--- START ---

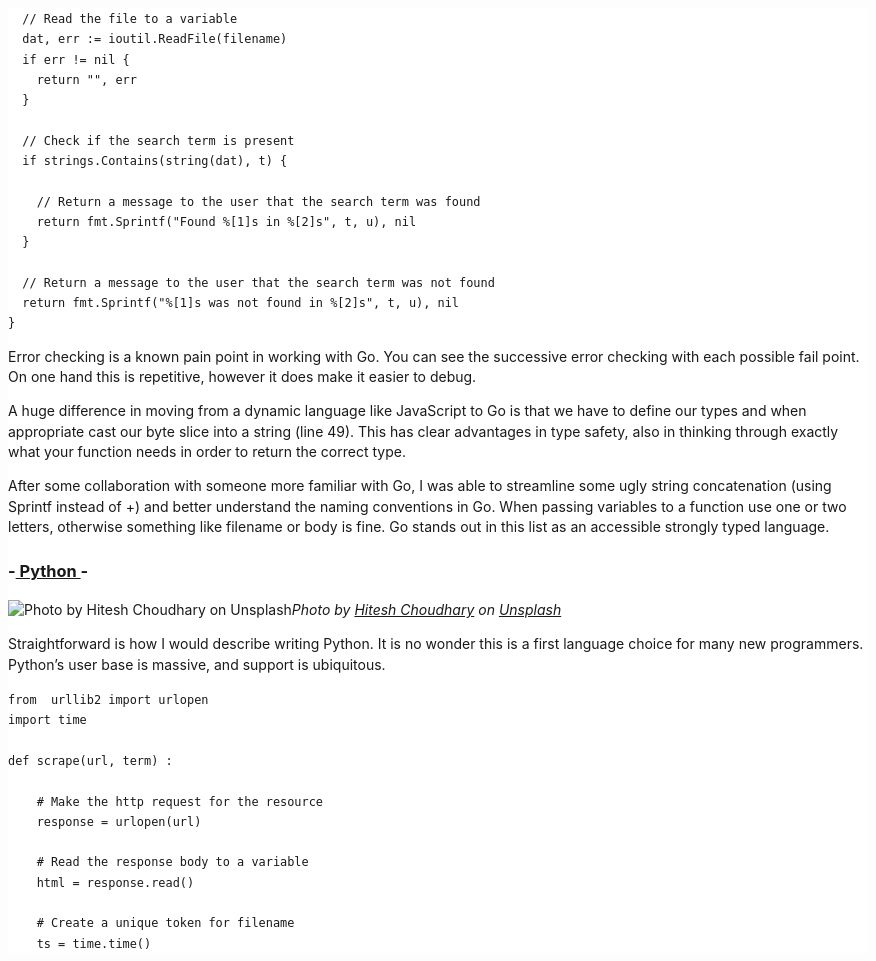       // Read the file to a variable
      dat, err := ioutil.ReadFile(filename)
      if err != nil {
        return "", err
      }

      // Check if the search term is present
      if strings.Contains(string(dat), t) {

        // Return a message to the user that the search term was found
        return fmt.Sprintf("Found %[1]s in %[2]s", t, u), nil
      }

      // Return a message to the user that the search term was not found
      return fmt.Sprintf("%[1]s was not found in %[2]s", t, u), nil
    }

Error checking is a known pain point in working with Go. You can see the successive error checking with each possible fail point. On one hand this is repetitive, however it does make it easier to debug.

A huge difference in moving from a dynamic language like JavaScript to Go is that we have to define our types and when appropriate cast our byte slice into a string (line 49). This has clear advantages in type safety, also in thinking through exactly what your function needs in order to return the correct type.

After some collaboration with someone more familiar with Go, I was able to streamline some ugly string concatenation (using Sprintf instead of +) and better understand the naming conventions in Go. When passing variables to a function use one or two letters, otherwise something like filename or body is fine. Go stands out in this list as an accessible strongly typed language.

### -[ Python ](https://www.python.org/)-

![Photo by [Hitesh Choudhary](https://unsplash.com/@hiteshchoudhary?utm_source=medium&utm_medium=referral) on [Unsplash](https://unsplash.com?utm_source=medium&utm_medium=referral)](https://cdn-images-1.medium.com/max/10944/0*Q4baI1k4h2abxwCl)_Photo by [Hitesh Choudhary](https://unsplash.com/@hiteshchoudhary?utm_source=medium&utm_medium=referral) on [Unsplash](https://unsplash.com?utm_source=medium&utm_medium=referral)_

Straightforward is how I would describe writing Python. It is no wonder this is a first language choice for many new programmers. Python’s user base is massive, and support is ubiquitous.

    from  urllib2 import urlopen
    import time

    def scrape(url, term) :

        # Make the http request for the resource
        response = urlopen(url)

        # Read the response body to a variable
        html = response.read()

        # Create a unique token for filename
        ts = time.time()
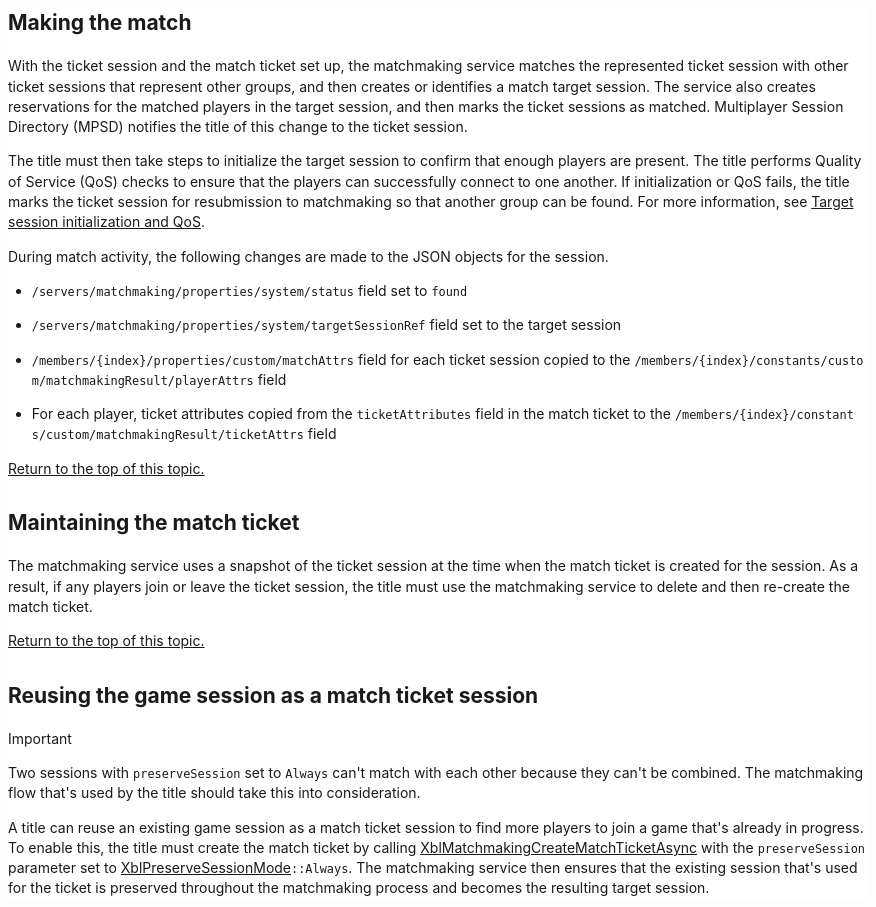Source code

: ## Making the match

With the ticket session and the match ticket set up, the matchmaking service matches the represented ticket session with other ticket sessions that represent other groups, and then creates or identifies a match target session.
The service also creates reservations for the matched players in the target session, and then marks the ticket sessions as matched.
Multiplayer Session Directory (MPSD) notifies the title of this change to the ticket session.

The title must then take steps to initialize the target session to confirm that enough players are present. The title performs Quality of Service (QoS) checks to ensure that the players can successfully connect to one another.
If initialization or QoS fails, the title marks the ticket session for resubmission to matchmaking so that another group can be found.
For more information, see [Target session initialization and QoS](live-matchmaking-target-session.md).

During match activity, the following changes are made to the JSON objects for the session.

* `/servers/matchmaking/properties/system/status` field set to `found`  

* `/servers/matchmaking/properties/system/targetSessionRef` field set to the target session   

* `/members/{index}/properties/custom/matchAttrs` field for each ticket session copied to the `/members/{index}/constants/custom/matchmakingResult/playerAttrs` field  

* For each player, ticket attributes copied from the `ticketAttributes` field in the match ticket to the `/members/{index}/constants/custom/matchmakingResult/ticketAttrs` field

 [Return to the top of this topic.](#top)

<a id="maintaining-the-match-ticket"></a>

## Maintaining the match ticket

The matchmaking service uses a snapshot of the ticket session at the time when the match ticket is created for the session.
As a result, if any players join or leave the ticket session, the title must use the matchmaking service to delete and then re-create the match ticket.

 [Return to the top of this topic.](#top)

<a id="reusing-the-game-session-as-a-match-ticket-session"></a>

## Reusing the game session as a match ticket session

> [!IMPORTANT]
> Two sessions with `preserveSession` set to `Always` can't match with each other because they can't be combined. The matchmaking flow that's used by the title should take this into consideration.  

A title can reuse an existing game session as a match ticket session to find more players to join a game that's already in progress.
To enable this, the title must create the match ticket by calling [XblMatchmakingCreateMatchTicketAsync](../../../../../reference/live/xsapi-c/matchmaking_c/functions/xblmatchmakingcreatematchticketasync.md) with the `preserveSession` parameter set to [XblPreserveSessionMode](../../../../../reference/live/xsapi-c/matchmaking_c/enums/xblpreservesessionmode.md)`::Always`.
The matchmaking service then ensures that the existing session that's used for the ticket is preserved throughout the matchmaking process and becomes the resulting target session.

--- END ---

#### What is needed
How many lines in the rows above contain the string "index"? Reply with the number alone.

#### Exercise answer
2